User:Caliburn/s/mt/Change of Measure Formula for Integrals

Theorem

Let $\struct {X, \Sigma}$ be a measurable space.

Let $\mu$ and $\lambda$ be $\sigma$-finite measures on $\struct {X, \Sigma}$ such that:

$\mu$ is absolutely continuous with respect to $\lambda$.

Let $g : X \to \overline \R$ be a $\mu$-integrable function.

Let:

$\ds f \in \frac {\d \mu} {\d \lambda}$

where $\dfrac {\d \mu} {\d \lambda}$ is the Radon-Nikodym derivative of $\mu$ with respect to $\lambda$.

Then:

$\ds \int g \rd \mu = \int g f \rd \lambda$

As an abuse of notation, this can be written more pleasingly as:

$\ds \int g \rd \mu = \int g \frac {\d \mu} {\d \lambda} \rd \lambda$

Since:

$\ds f \in \frac {\d \mu} {\d \lambda}$

we have:

$\ds \map \mu A = \int_A f \rd \lambda$

for each $A \in \Sigma$.

We first show the demand for $g$ a positive simple function.
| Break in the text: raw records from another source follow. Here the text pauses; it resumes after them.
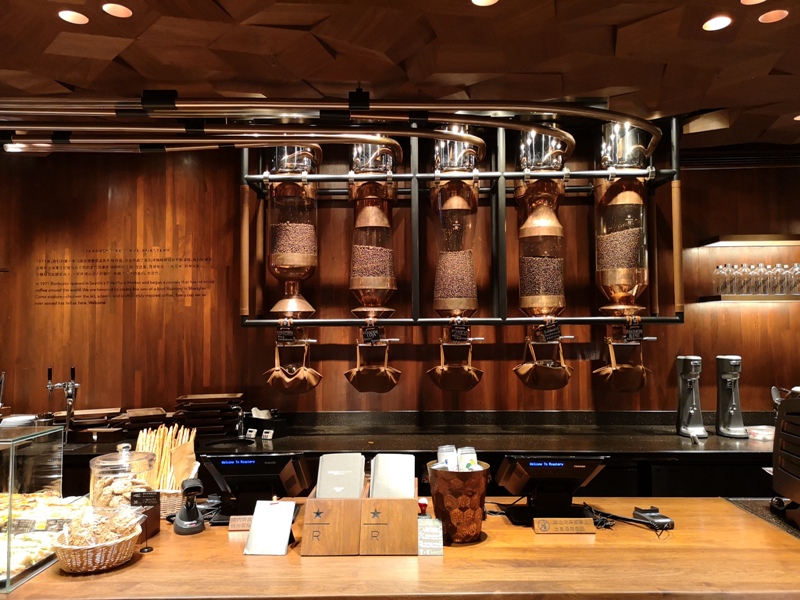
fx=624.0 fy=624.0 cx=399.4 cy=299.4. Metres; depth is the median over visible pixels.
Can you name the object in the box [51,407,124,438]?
tray stack
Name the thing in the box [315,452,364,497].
menu
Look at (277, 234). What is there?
dispenser
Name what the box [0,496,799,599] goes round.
wooden counter
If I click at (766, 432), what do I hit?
plastic container
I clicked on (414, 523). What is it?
wooden box
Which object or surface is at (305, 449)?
back counter
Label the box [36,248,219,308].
wall lettering
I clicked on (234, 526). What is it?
sign
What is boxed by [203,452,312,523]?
terminal
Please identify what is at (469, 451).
bottle
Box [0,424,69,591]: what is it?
glass display case
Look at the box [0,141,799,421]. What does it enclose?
wall
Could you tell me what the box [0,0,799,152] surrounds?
ceiling
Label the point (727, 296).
lower shelf
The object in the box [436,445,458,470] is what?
bottle
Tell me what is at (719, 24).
ceiling light
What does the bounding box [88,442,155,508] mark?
glass jar
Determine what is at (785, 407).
coffee machine
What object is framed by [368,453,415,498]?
menu
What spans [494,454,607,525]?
terminal
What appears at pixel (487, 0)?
ceiling light
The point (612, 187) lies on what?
dispenser
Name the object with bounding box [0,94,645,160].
pipe
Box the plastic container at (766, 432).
[746,425,774,441]
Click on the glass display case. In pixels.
(10, 500)
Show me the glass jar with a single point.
(110, 463)
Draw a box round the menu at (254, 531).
[243,499,294,555]
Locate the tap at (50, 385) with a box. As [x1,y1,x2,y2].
[46,366,78,437]
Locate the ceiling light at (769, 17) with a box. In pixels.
[758,9,787,23]
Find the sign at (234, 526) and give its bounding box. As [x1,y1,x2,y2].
[227,514,253,530]
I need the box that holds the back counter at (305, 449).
[43,409,784,497]
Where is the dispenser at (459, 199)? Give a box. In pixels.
[429,130,482,377]
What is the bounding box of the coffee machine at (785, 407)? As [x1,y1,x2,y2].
[770,385,799,524]
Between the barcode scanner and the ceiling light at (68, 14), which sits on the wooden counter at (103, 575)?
the barcode scanner
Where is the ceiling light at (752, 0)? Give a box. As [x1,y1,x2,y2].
[740,0,764,4]
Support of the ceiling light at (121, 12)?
in the ceiling
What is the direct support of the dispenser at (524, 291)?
attached to the coffee bean dispensers at (414, 175)
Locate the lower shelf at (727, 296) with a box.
[698,293,799,302]
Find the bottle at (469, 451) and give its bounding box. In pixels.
[457,446,477,470]
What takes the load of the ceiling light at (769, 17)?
in the ceiling
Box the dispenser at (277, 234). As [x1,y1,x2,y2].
[263,145,321,324]
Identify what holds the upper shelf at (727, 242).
attached to the wall
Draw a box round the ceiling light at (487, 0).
[471,0,498,5]
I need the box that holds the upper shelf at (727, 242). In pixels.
[697,234,799,246]
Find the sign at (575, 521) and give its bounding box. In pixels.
[532,517,594,533]
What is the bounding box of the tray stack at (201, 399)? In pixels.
[175,393,243,437]
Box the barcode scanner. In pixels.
[172,477,204,534]
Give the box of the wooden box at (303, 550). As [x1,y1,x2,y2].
[299,483,362,555]
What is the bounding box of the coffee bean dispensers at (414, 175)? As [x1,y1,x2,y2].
[240,114,682,327]
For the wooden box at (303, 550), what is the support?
on the wooden counter at (103, 575)
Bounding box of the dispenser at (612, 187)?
[594,122,651,319]
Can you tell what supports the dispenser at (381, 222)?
on the coffee bean dispensers at (414, 175)
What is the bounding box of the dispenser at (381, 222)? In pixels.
[347,143,398,322]
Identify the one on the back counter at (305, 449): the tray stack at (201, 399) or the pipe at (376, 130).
the tray stack at (201, 399)
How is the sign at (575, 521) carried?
on the wooden counter at (103, 575)
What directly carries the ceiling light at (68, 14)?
in the ceiling
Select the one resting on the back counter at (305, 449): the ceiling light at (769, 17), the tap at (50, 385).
the tap at (50, 385)
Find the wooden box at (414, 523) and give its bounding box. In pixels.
[359,478,419,555]
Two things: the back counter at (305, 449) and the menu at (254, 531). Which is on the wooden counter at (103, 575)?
the menu at (254, 531)
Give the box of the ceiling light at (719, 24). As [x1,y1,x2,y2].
[702,16,731,30]
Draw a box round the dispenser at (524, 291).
[514,128,568,317]
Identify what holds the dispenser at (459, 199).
attached to the coffee bean dispensers at (414, 175)
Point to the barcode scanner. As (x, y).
(187, 486)
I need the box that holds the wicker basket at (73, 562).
[51,518,141,573]
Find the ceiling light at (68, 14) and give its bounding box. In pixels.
[58,10,88,24]
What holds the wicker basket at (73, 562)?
on the wooden counter at (103, 575)
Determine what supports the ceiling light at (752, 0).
in the ceiling
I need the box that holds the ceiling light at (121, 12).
[102,3,131,17]

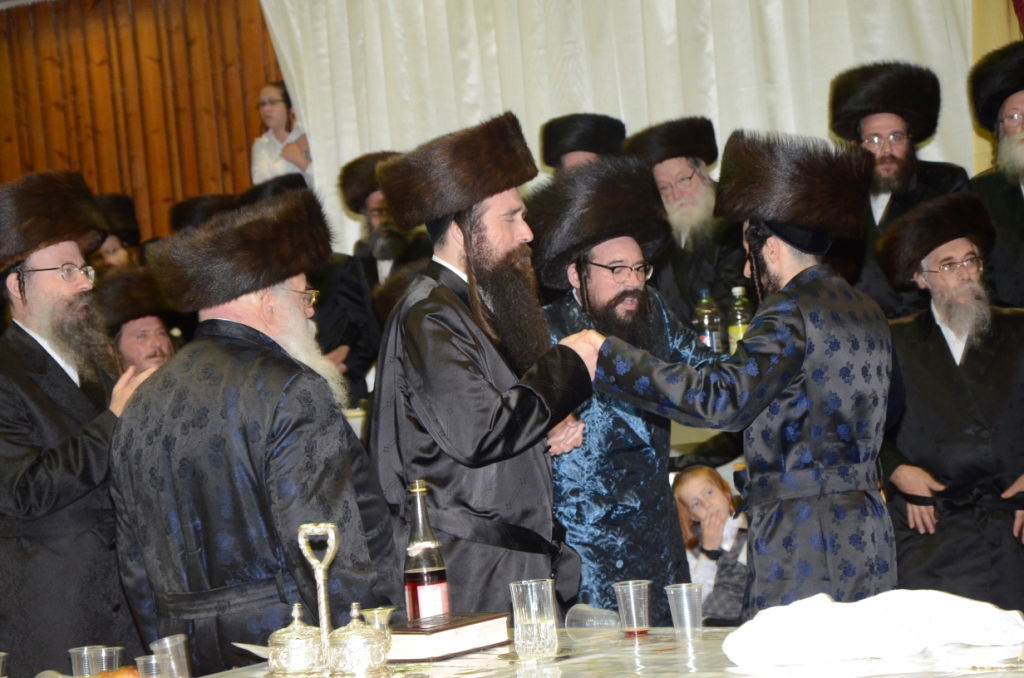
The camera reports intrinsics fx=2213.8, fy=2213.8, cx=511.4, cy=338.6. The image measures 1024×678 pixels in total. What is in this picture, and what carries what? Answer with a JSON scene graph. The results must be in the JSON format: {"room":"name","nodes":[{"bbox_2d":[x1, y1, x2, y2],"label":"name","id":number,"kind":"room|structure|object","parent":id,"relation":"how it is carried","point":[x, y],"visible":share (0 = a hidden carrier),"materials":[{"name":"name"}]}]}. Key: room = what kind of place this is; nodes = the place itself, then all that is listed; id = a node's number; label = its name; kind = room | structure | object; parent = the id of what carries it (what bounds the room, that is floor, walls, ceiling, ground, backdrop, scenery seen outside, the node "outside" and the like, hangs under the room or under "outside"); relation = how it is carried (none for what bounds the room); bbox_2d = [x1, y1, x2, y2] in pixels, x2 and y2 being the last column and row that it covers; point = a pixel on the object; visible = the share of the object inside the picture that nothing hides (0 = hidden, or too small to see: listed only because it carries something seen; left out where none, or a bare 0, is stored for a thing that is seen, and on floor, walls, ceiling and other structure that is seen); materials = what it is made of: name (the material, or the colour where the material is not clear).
{"room":"event hall","nodes":[
{"label":"event hall","id":0,"kind":"room"},
{"bbox_2d":[0,0,284,247],"label":"wooden wall","id":1,"kind":"structure","parent":0,"point":[67,163],"materials":[{"name":"brown wood"}]},
{"bbox_2d":[254,0,992,258],"label":"white curtain","id":2,"kind":"object","parent":1,"relation":"attached to","point":[608,105],"visible":0.44,"materials":[{"name":"white fabric"}]},
{"bbox_2d":[168,193,240,232],"label":"fur hat","id":3,"kind":"object","parent":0,"point":[203,208],"visible":0.2,"materials":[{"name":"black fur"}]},
{"label":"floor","id":4,"kind":"structure","parent":0,"visible":0},
{"bbox_2d":[0,170,149,674],"label":"man","id":5,"kind":"object","parent":4,"relation":"on","point":[45,356],"visible":0.85},
{"bbox_2d":[87,193,142,273],"label":"man","id":6,"kind":"object","parent":4,"relation":"on","point":[109,252],"visible":0.25},
{"bbox_2d":[93,267,180,376],"label":"man","id":7,"kind":"object","parent":4,"relation":"on","point":[149,325],"visible":0.32},
{"bbox_2d":[105,190,395,673],"label":"man","id":8,"kind":"object","parent":4,"relation":"on","point":[203,420],"visible":0.89},
{"bbox_2d":[249,80,312,188],"label":"child","id":9,"kind":"object","parent":4,"relation":"on","point":[275,117],"visible":0.46},
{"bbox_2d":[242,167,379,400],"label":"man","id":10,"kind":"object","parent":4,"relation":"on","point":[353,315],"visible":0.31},
{"bbox_2d":[337,149,430,290],"label":"man","id":11,"kind":"object","parent":4,"relation":"on","point":[367,200],"visible":0.42},
{"bbox_2d":[367,115,597,619],"label":"man","id":12,"kind":"object","parent":4,"relation":"on","point":[479,232],"visible":0.86},
{"bbox_2d":[540,113,627,172],"label":"man","id":13,"kind":"object","parent":4,"relation":"on","point":[582,155],"visible":0.21},
{"bbox_2d":[155,626,1023,677],"label":"table","id":14,"kind":"object","parent":4,"relation":"on","point":[700,655],"visible":0.56,"materials":[{"name":"white"}]},
{"bbox_2d":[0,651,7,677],"label":"plastic cup","id":15,"kind":"object","parent":14,"relation":"on","point":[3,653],"visible":1,"materials":[{"name":"clear plastic"}]},
{"bbox_2d":[69,645,120,675],"label":"plastic cup","id":16,"kind":"object","parent":14,"relation":"on","point":[85,653],"visible":0.97,"materials":[{"name":"clear plastic"}]},
{"bbox_2d":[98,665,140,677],"label":"bread roll","id":17,"kind":"object","parent":14,"relation":"on","point":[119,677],"visible":0.91,"materials":[{"name":"food"}]},
{"bbox_2d":[135,654,166,677],"label":"plastic cup","id":18,"kind":"object","parent":14,"relation":"on","point":[153,663],"visible":0.97,"materials":[{"name":"clear plastic"}]},
{"bbox_2d":[149,634,189,677],"label":"plastic cup","id":19,"kind":"object","parent":14,"relation":"on","point":[169,645],"visible":0.98,"materials":[{"name":"clear plastic"}]},
{"bbox_2d":[266,602,325,677],"label":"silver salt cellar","id":20,"kind":"object","parent":14,"relation":"on","point":[291,639],"visible":0.98,"materials":[{"name":"silver metal"}]},
{"bbox_2d":[297,522,338,663],"label":"handle","id":21,"kind":"object","parent":14,"relation":"on","point":[323,588],"visible":0.91,"materials":[{"name":"silver metal"}]},
{"bbox_2d":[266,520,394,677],"label":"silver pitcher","id":22,"kind":"object","parent":14,"relation":"on","point":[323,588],"visible":0.99,"materials":[{"name":"metal"}]},
{"bbox_2d":[327,604,389,677],"label":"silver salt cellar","id":23,"kind":"object","parent":14,"relation":"on","point":[365,641],"visible":0.98,"materials":[{"name":"silver metal"}]},
{"bbox_2d":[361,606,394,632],"label":"silver cup","id":24,"kind":"object","parent":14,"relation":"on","point":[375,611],"visible":0.55,"materials":[{"name":"metal"}]},
{"bbox_2d":[403,479,448,620],"label":"bottle","id":25,"kind":"object","parent":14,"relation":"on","point":[417,578],"visible":0.95,"materials":[{"name":"glass"}]},
{"bbox_2d":[387,611,510,661],"label":"book","id":26,"kind":"object","parent":14,"relation":"on","point":[417,639],"visible":0.82,"materials":[{"name":"paper"}]},
{"bbox_2d":[509,578,558,656],"label":"drinking glass","id":27,"kind":"object","parent":14,"relation":"on","point":[534,603],"visible":0.98,"materials":[{"name":"clear glass"}]},
{"bbox_2d":[564,604,619,642],"label":"plastic cup","id":28,"kind":"object","parent":14,"relation":"on","point":[588,621],"visible":0.99,"materials":[{"name":"clear plastic"}]},
{"bbox_2d":[612,579,651,636],"label":"plastic cup","id":29,"kind":"object","parent":14,"relation":"on","point":[630,586],"visible":0.98,"materials":[{"name":"clear plastic"}]},
{"bbox_2d":[664,582,704,639],"label":"plastic cup","id":30,"kind":"object","parent":14,"relation":"on","point":[684,599],"visible":0.99,"materials":[{"name":"clear plastic"}]},
{"bbox_2d":[721,589,1023,666],"label":"white cloth","id":31,"kind":"object","parent":14,"relation":"on","point":[914,647],"visible":0.98,"materials":[{"name":"white fabric"}]},
{"bbox_2d":[529,162,714,620],"label":"man","id":32,"kind":"object","parent":4,"relation":"on","point":[564,307],"visible":0.72},
{"bbox_2d":[622,115,748,342],"label":"man","id":33,"kind":"object","parent":4,"relation":"on","point":[696,174],"visible":0.6},
{"bbox_2d":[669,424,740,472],"label":"table","id":34,"kind":"object","parent":4,"relation":"on","point":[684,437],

$g = \ds \sum_{j \mathop = 0}^n a_j \chi_{E_j}$

where:

$a_0 = 0$

$E_0, E_1, \ldots, E_n$ is a partition of $X$ into $\Sigma$-measurable sets

Then we have:

$\ds \int g f \rd \lambda$

$=$

$\ds \int f \paren {\sum_{j \mathop = 0}^n a_j \chi_{E_j} } \rd \lambda$

$\ds $

$=$

$\ds \sum_{j \mathop = 0}^n a_j \int f \chi_{E_j} \rd \lambda$

$\ds $

$=$

$\ds \sum_{j \mathop = 0}^n a_j \int_{E_j} f \rd \lambda$

$\ds $

$=$

$\ds \sum_{j \mathop = 0}^n a_j \map \mu {E_j}$

$\ds $

$=$

$\ds \int g \rd \mu$